Chris Wallace moderates the first presidential debate between Donald Trump and Joe Biden in Cleveland on September 29 2020
Chris Wallace moderates the first presidential debate between Donald Trump and Joe Biden in Cleveland on September 29 2020 © Olivier Douliery/AP

Chris Wallace is leaving Fox News to join CNN’s forthcoming streaming service, marking the departure of a respected journalist from the Rupert Murdoch-controlled network beloved by US conservatives.

“Eighteen years ago, the bosses here at Fox promised me they would never interfere with a guest I booked or a question I asked,” Wallace said on-air during his Sunday morning news show.

“And they kept that promise. I have been free to report to the best of my ability, to cover the stories I think are important, to hold our country’s leaders to account”.

Wallace will host a show featuring interviews “across politics, business, sports and culture” for CNN Plus, the news company’s push into online streaming, which is set to launch early next year.

Explaining his departure, Wallace said: “I want to try something new, to go beyond politics to all the things I’m interested in”.

Wallace’s exit comes a month after two longtime Fox News commentators, Stephen Hayes and Jonah Goldberg, left in protest at a documentary by Fox star Tucker Carlson called Patriot Purge.

The series suggests that the January 6 attack on the US Capitol by Trump supporters might have been a “false flag” attack secretly carried out by US authorities wanting to discredit the country’s true “patriots”.

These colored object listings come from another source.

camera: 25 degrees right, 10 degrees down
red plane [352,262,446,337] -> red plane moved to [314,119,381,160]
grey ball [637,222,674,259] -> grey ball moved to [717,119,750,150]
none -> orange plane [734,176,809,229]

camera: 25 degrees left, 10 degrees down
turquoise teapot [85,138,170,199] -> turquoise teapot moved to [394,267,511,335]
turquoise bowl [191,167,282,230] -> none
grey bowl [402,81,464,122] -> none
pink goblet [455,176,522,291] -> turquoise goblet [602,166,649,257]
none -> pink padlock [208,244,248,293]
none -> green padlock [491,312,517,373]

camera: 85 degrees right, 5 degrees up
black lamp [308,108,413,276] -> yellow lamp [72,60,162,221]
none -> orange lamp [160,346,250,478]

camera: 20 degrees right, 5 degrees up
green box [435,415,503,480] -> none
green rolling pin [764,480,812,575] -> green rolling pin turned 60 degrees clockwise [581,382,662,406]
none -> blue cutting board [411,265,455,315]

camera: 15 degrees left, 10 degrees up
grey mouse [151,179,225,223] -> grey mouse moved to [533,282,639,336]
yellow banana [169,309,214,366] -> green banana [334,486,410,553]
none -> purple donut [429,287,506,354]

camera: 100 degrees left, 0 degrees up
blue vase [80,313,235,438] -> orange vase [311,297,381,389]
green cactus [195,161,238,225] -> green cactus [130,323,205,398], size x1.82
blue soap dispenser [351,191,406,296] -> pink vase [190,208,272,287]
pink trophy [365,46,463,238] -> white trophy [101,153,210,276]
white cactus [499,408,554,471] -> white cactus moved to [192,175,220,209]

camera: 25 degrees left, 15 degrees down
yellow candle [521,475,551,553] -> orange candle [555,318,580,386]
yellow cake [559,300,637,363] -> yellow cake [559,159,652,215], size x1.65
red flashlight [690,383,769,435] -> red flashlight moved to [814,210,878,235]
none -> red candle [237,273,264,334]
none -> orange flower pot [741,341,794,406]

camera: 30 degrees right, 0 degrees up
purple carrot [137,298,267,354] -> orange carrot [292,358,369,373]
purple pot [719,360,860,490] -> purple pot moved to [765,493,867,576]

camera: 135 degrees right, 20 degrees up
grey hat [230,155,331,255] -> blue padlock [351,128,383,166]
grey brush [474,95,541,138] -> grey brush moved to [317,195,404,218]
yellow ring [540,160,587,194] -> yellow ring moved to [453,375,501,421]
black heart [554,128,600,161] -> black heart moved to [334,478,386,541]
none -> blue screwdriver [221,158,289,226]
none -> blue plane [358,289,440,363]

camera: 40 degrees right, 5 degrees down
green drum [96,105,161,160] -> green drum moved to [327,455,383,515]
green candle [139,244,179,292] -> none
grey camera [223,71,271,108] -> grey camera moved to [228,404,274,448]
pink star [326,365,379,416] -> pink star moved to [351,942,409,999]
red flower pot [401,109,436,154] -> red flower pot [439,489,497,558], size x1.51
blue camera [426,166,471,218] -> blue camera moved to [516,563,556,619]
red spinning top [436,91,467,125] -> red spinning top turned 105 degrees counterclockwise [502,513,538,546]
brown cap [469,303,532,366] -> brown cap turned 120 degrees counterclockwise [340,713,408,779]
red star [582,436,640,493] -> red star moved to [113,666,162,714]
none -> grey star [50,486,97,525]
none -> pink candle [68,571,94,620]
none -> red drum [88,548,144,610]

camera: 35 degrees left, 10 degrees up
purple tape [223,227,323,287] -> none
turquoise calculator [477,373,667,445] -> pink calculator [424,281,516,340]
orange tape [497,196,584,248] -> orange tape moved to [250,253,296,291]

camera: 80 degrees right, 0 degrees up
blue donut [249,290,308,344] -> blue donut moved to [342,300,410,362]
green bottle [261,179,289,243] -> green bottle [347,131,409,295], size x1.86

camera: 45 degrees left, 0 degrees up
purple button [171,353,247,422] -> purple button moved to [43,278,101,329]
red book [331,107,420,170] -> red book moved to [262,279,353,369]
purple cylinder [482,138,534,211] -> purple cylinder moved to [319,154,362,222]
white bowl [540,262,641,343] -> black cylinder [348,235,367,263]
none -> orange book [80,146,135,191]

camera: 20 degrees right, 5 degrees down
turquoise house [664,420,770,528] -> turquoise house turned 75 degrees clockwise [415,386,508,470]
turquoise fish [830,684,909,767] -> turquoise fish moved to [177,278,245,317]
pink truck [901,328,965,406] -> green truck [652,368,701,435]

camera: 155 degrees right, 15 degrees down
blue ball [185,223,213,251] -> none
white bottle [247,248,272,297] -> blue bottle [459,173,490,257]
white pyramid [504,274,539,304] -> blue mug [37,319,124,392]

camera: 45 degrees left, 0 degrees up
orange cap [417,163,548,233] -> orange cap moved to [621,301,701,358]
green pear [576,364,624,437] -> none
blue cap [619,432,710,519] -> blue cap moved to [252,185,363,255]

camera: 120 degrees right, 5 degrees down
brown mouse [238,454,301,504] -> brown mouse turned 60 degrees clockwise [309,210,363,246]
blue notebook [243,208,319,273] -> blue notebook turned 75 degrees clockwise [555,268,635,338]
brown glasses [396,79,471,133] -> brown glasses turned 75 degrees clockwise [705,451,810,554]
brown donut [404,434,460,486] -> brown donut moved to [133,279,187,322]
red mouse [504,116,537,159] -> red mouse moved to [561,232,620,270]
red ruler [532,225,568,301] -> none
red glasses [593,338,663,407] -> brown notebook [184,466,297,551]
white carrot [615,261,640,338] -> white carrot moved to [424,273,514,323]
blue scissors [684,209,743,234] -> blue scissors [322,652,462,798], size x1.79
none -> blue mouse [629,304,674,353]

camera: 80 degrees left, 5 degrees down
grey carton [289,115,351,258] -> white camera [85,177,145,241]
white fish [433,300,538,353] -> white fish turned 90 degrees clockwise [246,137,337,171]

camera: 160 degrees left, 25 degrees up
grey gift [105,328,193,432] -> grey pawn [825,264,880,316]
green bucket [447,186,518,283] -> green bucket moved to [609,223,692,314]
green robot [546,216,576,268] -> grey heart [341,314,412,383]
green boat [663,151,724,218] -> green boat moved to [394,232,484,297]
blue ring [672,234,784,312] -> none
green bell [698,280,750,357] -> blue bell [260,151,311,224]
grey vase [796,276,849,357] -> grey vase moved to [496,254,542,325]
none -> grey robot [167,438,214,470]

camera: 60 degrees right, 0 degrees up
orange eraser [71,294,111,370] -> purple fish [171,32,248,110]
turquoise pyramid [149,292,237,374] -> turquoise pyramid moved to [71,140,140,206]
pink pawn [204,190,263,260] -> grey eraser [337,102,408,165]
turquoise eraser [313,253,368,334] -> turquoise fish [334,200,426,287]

A Fox News representative said the network would rotate “star journalists” in Wallace’s Sunday slot until a permanent host was named. “We are extremely proud of our journalism and the stellar team that Chris Wallace was a part of for 18 years”, the company said.

Wallace has worked in journalism for five decades, first at the Boston Globe newspaper and then on television at NBC and ABC before he joined Fox in 2003. He has built a reputation for balanced interviews across the political spectrum and moderated US presidential election debates in 2016 and 2020.

When recently asked by the FT about Carlson casting doubt on the efficacy of coronavirus vaccines, Wallace said: “Why on earth would I share any concerns I have about Fox News with the readers of the Financial Times?”

“I am only responsible for and only have control over my piece of real estate”, he added, in an interview last month.

Hayes and Goldberg, explaining their own departure from Fox, called Carlson’s documentary “a collection of incoherent conspiracy-mongering, riddled with factual inaccuracies, half-truths, deceptive imagery, and damning omissions”.

“With the release of Patriot Purge, we felt we could no longer do right as we see it and remain at Fox News”, they said.

Ratings at the big cable news networks, including CNN, Fox News and MSNBC, have all declined sharply as a news cycle previously fuelled by Donald Trump slowed under Joe Biden’s presidency.

Observers have questioned how the Murdoch family would position Fox News during a Biden administration. Fox chief Lachlan Murdoch in February said the company would not pivot politically. “We don’t need to go further right. We don’t believe America is further right . . . And we are obviously not going to pivot left”, he said.

Wallace’s move is a coup for CNN as it looks to build a streaming service for news, an effort Jason Kilar, chief executive of WarnerMedia, CNN’s parent company, has pursued as traditional television declines. Fox News in 2018 launched its own streaming service, Fox Nation, where Patriot Purge was aired.

Wallace said he looks forward to the “new freedom and flexibility streaming affords”.